Professor of Mathematics Andrea Bertozzi, the only female tenure-track professor in her department, will be teaching the new "Perspectives in Science" seminar next fall.
"It is our intention to offer a course that is open to all Duke students, including both men and women, provided they meet [the] mathematics prerequisites...," Bertozzi said. "These requirements are currently under discussion by the mathematics faculty and the ADVANCE steering committee."
She also discussed the impetus for the original proposal for Project ADVANCE.
"The attrition of women from scientific career paths is a well-known and well-documented problem," said Bertozzi, who has participated in several national mentoring panels and conferences. "They represent a large talent pool who end up becoming discouraged from pursuing the quantitative sciences, for a variety of reasons, and going into other fields. The attrition occurs at all levels, including college, graduate school and postdoctoral levels."
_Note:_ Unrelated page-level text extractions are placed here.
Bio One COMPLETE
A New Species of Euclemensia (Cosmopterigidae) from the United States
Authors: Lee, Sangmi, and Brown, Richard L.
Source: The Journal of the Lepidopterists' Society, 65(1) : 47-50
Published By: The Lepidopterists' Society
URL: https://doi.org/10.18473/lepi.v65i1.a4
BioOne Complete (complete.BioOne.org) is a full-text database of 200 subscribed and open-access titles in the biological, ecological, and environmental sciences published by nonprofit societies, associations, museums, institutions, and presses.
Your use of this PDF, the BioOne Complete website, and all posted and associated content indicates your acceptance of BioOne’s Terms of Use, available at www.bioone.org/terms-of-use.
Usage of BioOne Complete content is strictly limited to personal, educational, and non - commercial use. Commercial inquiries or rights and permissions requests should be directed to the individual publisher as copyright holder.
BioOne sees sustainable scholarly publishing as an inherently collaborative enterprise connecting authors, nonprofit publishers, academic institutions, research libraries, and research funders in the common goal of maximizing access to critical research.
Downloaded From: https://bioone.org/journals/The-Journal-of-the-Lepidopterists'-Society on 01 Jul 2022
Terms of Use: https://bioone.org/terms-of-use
But bringing a women-only course to a coeducational university may have raised questions about Duke's anti-discrimination policy.
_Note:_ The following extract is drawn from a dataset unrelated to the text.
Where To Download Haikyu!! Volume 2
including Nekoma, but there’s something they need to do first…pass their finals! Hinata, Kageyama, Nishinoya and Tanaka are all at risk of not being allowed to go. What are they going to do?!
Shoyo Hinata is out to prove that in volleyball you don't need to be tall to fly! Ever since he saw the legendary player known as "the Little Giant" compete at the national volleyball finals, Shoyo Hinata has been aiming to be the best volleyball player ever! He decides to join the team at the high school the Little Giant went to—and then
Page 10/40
"I think it's desirable to have a course that has a particular focus on a particular group...," said Vice President for Institutional Equity Myrna Adams, who had not heard about this particular grant, which takes effect Jan. 1. "But I don't think any student could be denied the opportunity to enroll in any course so long as the student meets the academic criteria required for admission to the course."
Before this week's change, Dean of Trinity College Bob Thompson said the University's lawyers had approved the project, adding that several academic studies have shown that women perform better in quantitative science courses that are gender-specific.
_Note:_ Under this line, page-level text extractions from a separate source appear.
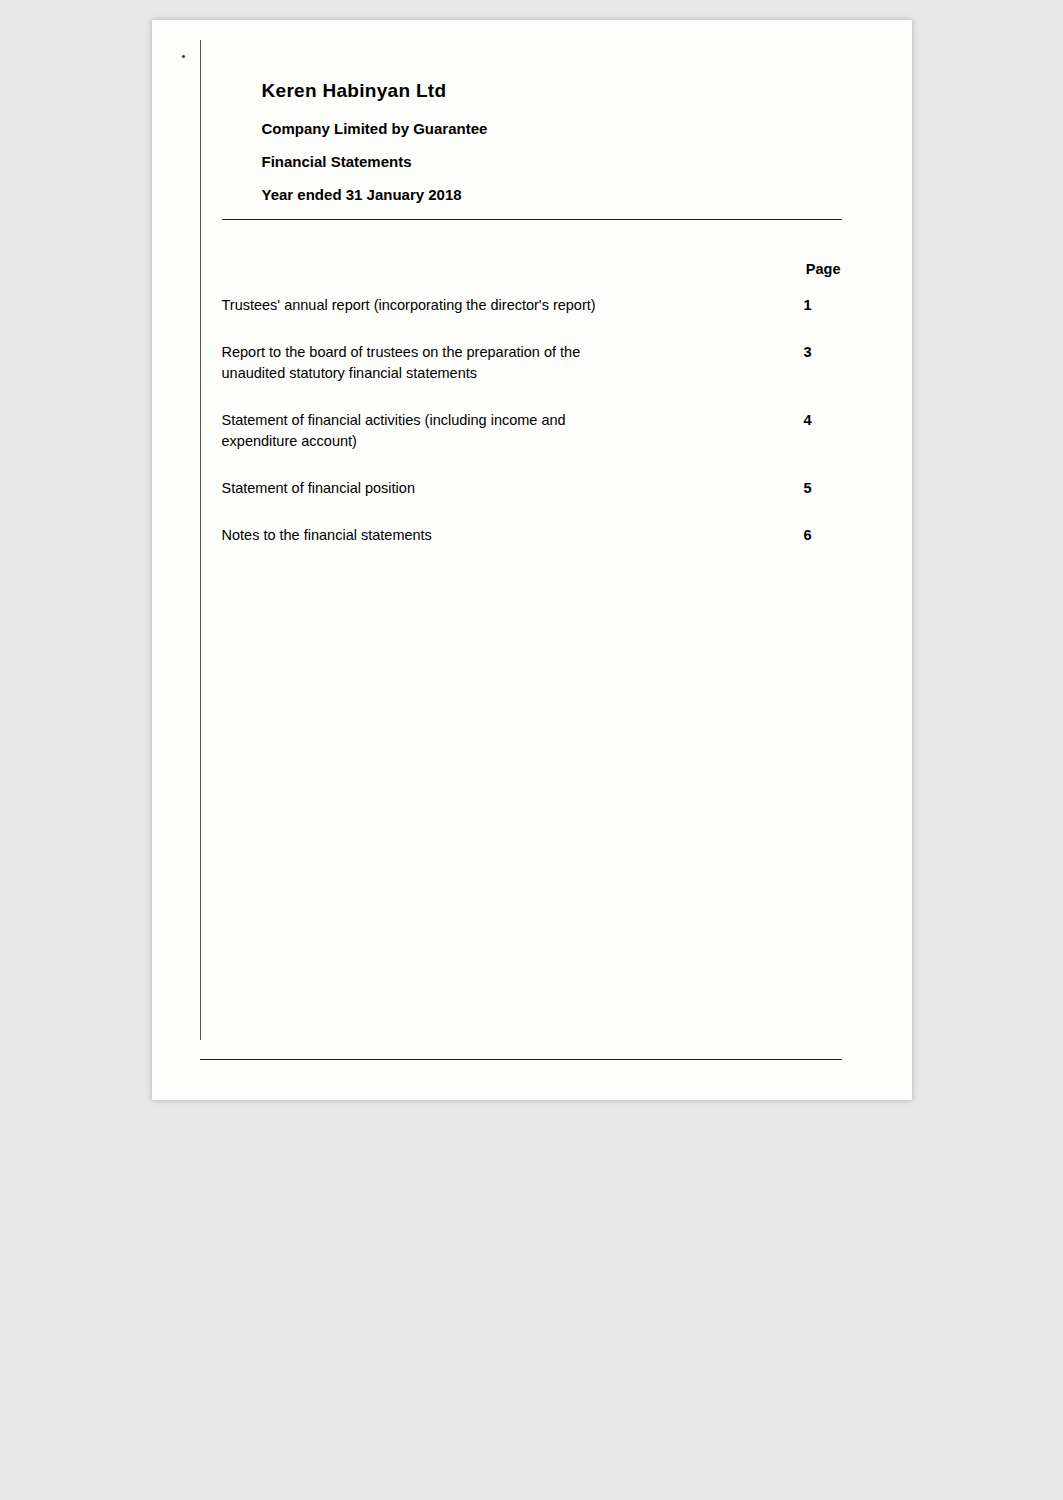•
Keren Habinyan Ltd
Company Limited by Guarantee
Financial Statements
Year ended 31 January 2018
| Page |
| --- |
| Trustees' annual report (incorporating the director's report) | 1 |
| Report to the board of trustees on the preparation of the unaudited statutory financial statements | 3 |
| Statement of financial activities (including income and expenditure account) | 4 |
| Statement of financial position | 5 |
| Notes to the financial statements | 6 |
Mathematics major Angela Bohn, a Trinity senior, said she notices a "fair amount" of women in her classes, but added that the majority of her classes, especially in the upper levels, contain more men than women.
Bohn believes that the situation may improve with the project's introduction, and that participation from female professors such as Bertozzi can "help make women knowledgeable of [the different] opportunities... for the advancement of women in math."
The seminar will emphasize research, Bertozzi said. "These students will learn about the research techniques and will have to understand examples of the use of sophisticated quantitative methods in research," she said.
Willard said the program is an important step toward "increasing the flow and persistence of women in the science pipeline.... We think that the intentional linking of the various curricular components of the first year will be attractive to students and hope that the opportunities to meet and understand first-hand the research and careers of outstanding scientists and mathematicians both within and outside Duke will be extraordinary."
Jaime Levy contributed to this story.